On the 16th of January, I will commence my very first recital tour in Mandel Hall at the University of Chicago. After my recital in Chicago, I will appear at the Metropolitan Museum of Art in New York City, and then finish the tour in Oberlin under the auspices of the Marilyn Horne Foundation.
When I began to study singing and started to shift my musical focus away from the violin, opera was largely not what captured my attention musically. At first, I had a brief brush with Musical Theater, but soon after that, it was the early Italian songs that many young voice students are assigned to sing and a lot of art songs. Opera was not much on my mind, and while I knew that I wanted to sing classical music for a living – I really had no idea of what that entailed. All that was important to me was that I had found a way to make music a central part of my life.
Once I settled on my first teacher, Rosemary Russell (who was a professor at the University of Michigan at the time), I applied myself to studying voice with the intensity that I had studied the violin previously. I still played in my youth orchestras and took violin lessons, but I added my solo voice work and a couple of choirs to the mix. In finding Rosie, I had stumbled onto perhaps the biggest blessing in my musical development. I found a voice teacher who saw the innate passion that I had for music and exploited that fire in me to spur me onwards to faster and faster growth. Having started out as an organist herself, she understood my instrumental background and showed me music that met my interests where they were and piqued my curiosity to discover more. As a violinist, my musical upbringing had been Bach and Vivaldi concertos, the symphonies of Mahler, Sibelius and Tchaikovsky, the string quartets of Haydn and Mozart. I didn't have a clue as to who Verdi was. My very first experience with Rossini was playing the second violin in "Una voce poco fà" – I kept getting lost, because it was just not music that made sense to me – it just seemed like an endless series of boom-chick-chicks. Rosie somehow understood this about me and started me off on the songs of Fauré, lieder by Schumann and Schubert, folksongs of Britten, songs by Purcell, Vaughan Williams and Finzi, and Handel arias. She would tell me to buy certain books of songs, and I would bring them to my lessons, where she would meticulously circle all the songs that she thought I should look at as a place to start. I would rush home after each lesson, devour the music as fast as my brain and throat could consume it, and come back the next week with more than we could get through in an hour. Each new song she guided me towards was like a new, shiny gem that entranced me – it was like there was an infinite amount of musical beauty in the world to discover, and I couldn't become familiar with it all fast enough.

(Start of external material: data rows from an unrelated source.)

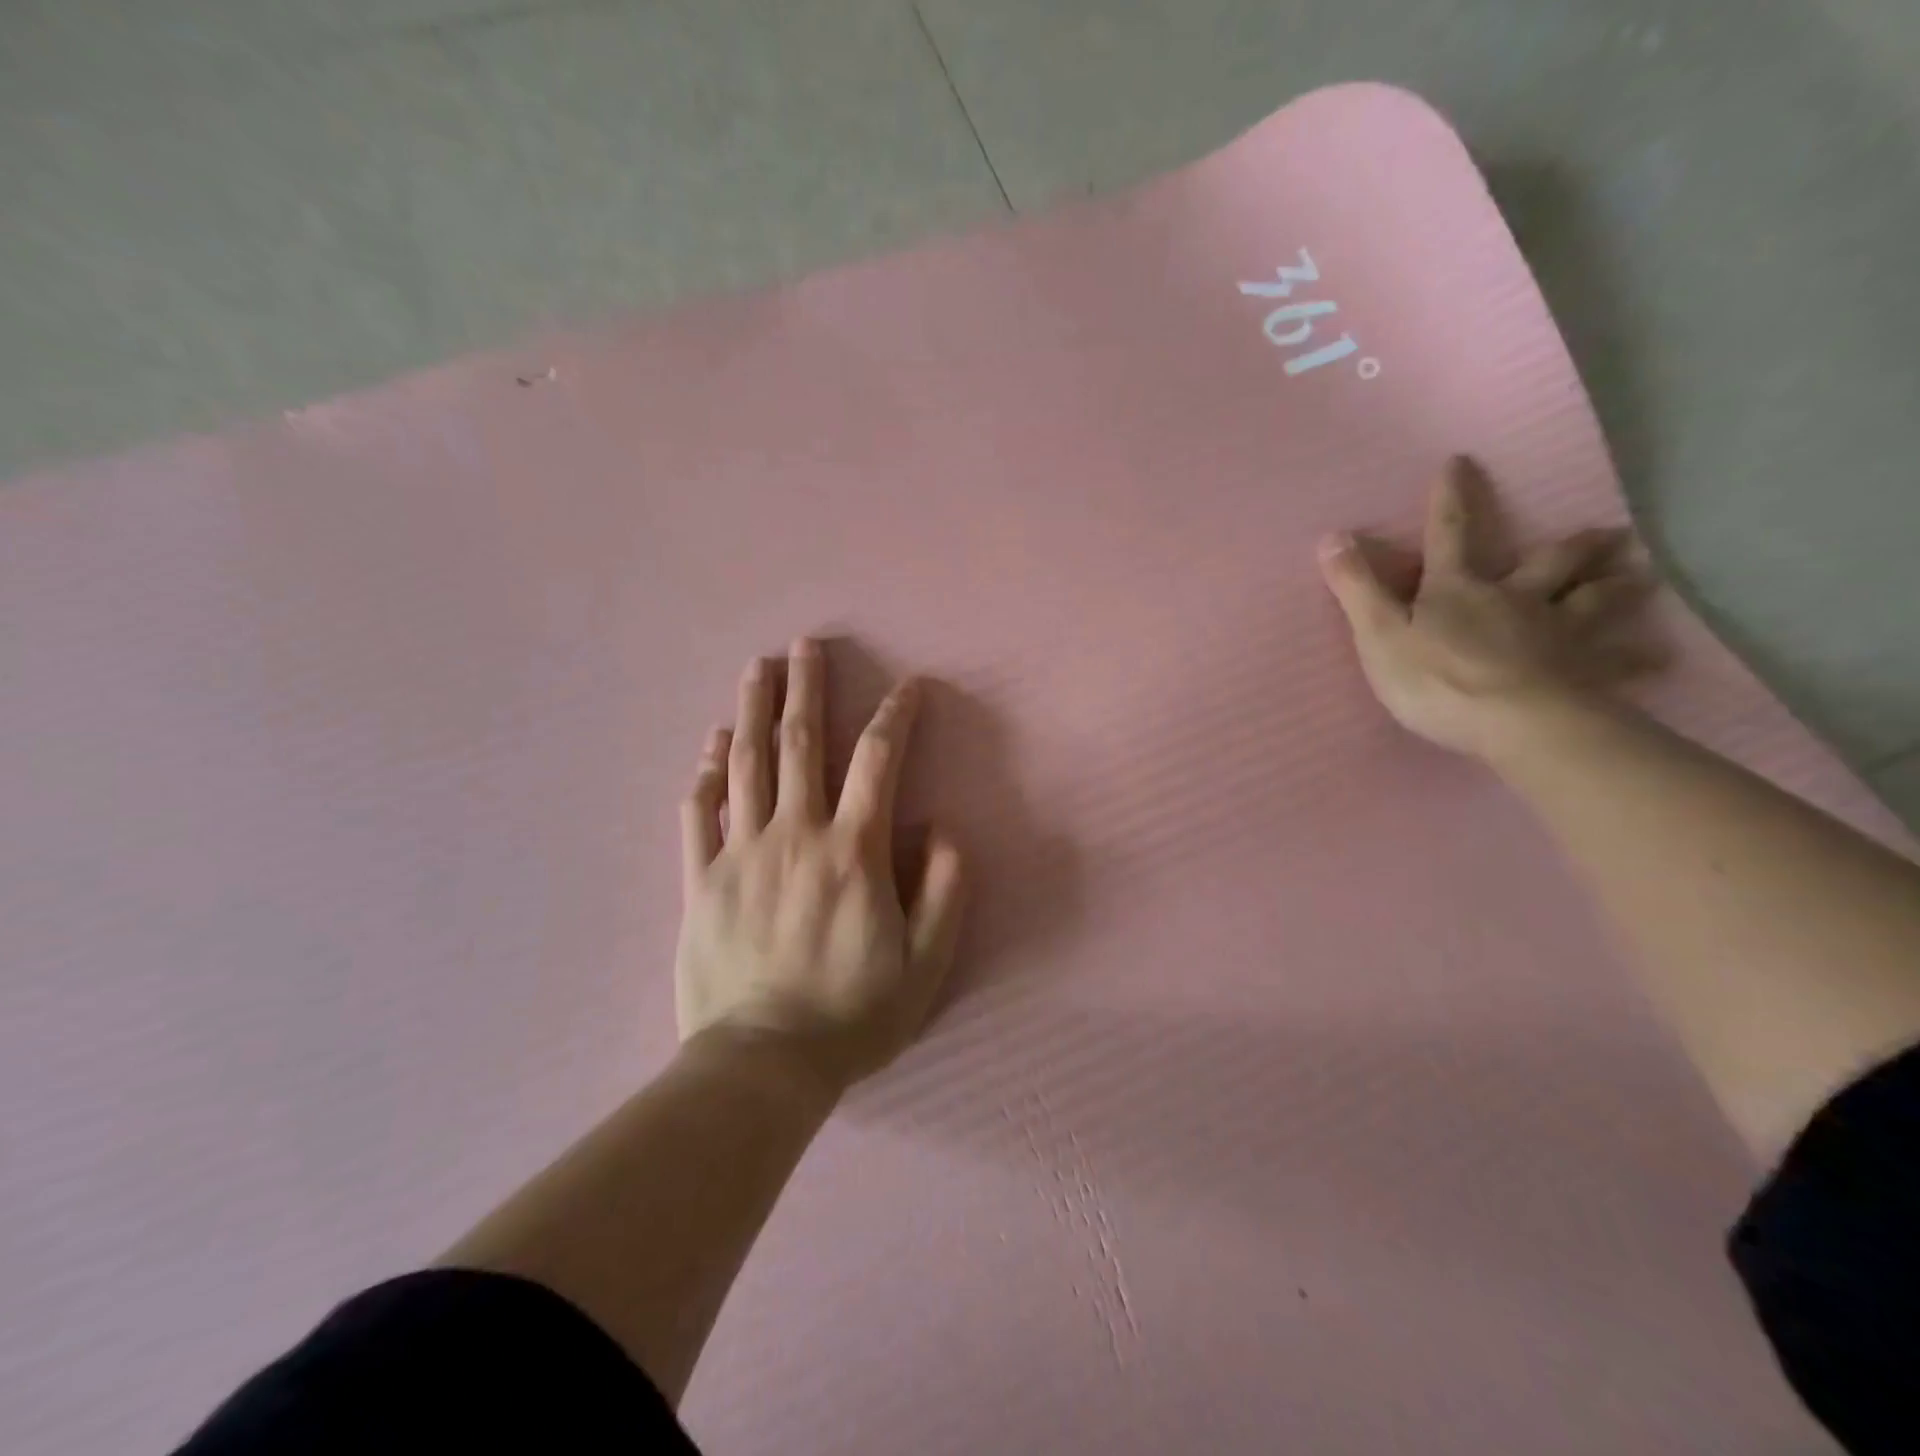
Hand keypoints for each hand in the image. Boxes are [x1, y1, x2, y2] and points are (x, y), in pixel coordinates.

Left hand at [675, 639, 965, 1093]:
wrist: (762, 1065)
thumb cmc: (853, 1014)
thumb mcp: (926, 961)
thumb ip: (944, 888)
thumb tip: (941, 827)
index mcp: (852, 852)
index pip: (877, 762)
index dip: (896, 716)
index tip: (909, 686)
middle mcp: (795, 836)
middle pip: (801, 744)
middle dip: (807, 688)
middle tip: (805, 644)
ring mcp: (740, 854)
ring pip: (747, 765)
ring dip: (754, 710)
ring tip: (758, 668)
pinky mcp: (701, 881)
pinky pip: (698, 814)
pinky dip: (706, 774)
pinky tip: (712, 745)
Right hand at [1317, 457, 1662, 760]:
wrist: (1511, 722)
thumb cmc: (1435, 679)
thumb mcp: (1378, 633)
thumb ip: (1356, 587)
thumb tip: (1331, 536)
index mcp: (1458, 590)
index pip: (1450, 534)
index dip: (1451, 499)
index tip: (1461, 461)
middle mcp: (1515, 600)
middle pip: (1547, 565)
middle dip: (1572, 547)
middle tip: (1606, 533)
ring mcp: (1556, 634)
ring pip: (1593, 603)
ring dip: (1616, 588)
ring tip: (1641, 579)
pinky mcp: (1583, 673)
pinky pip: (1617, 663)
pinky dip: (1638, 659)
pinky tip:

The upcoming recitals feel like a bit of a trip to the past for me – preparing for them, I am constantly reminded of the passion for music that she nurtured in me and all the things I learned in those first six years of study with Rosie, who passed away in 2005. I'm also reminded of my many other mentors along the way, as well – but it is Rosie who has been popping up the most these past two weeks as Myra and I have started to dig into this material.
Having picked out the program myself (as with most recitals), I feel a stronger personal connection with this venue of performance and this music than other musical adventures I get to go on. So for the next month and half or so, the blog will mostly be devoted to my thoughts on the recital, the anecdotes that come up, and discussing the program itself. It's mostly what is consuming my thoughts these days, and it will be fun to ramble on about it as I prepare and swim through all of this music in the coming weeks.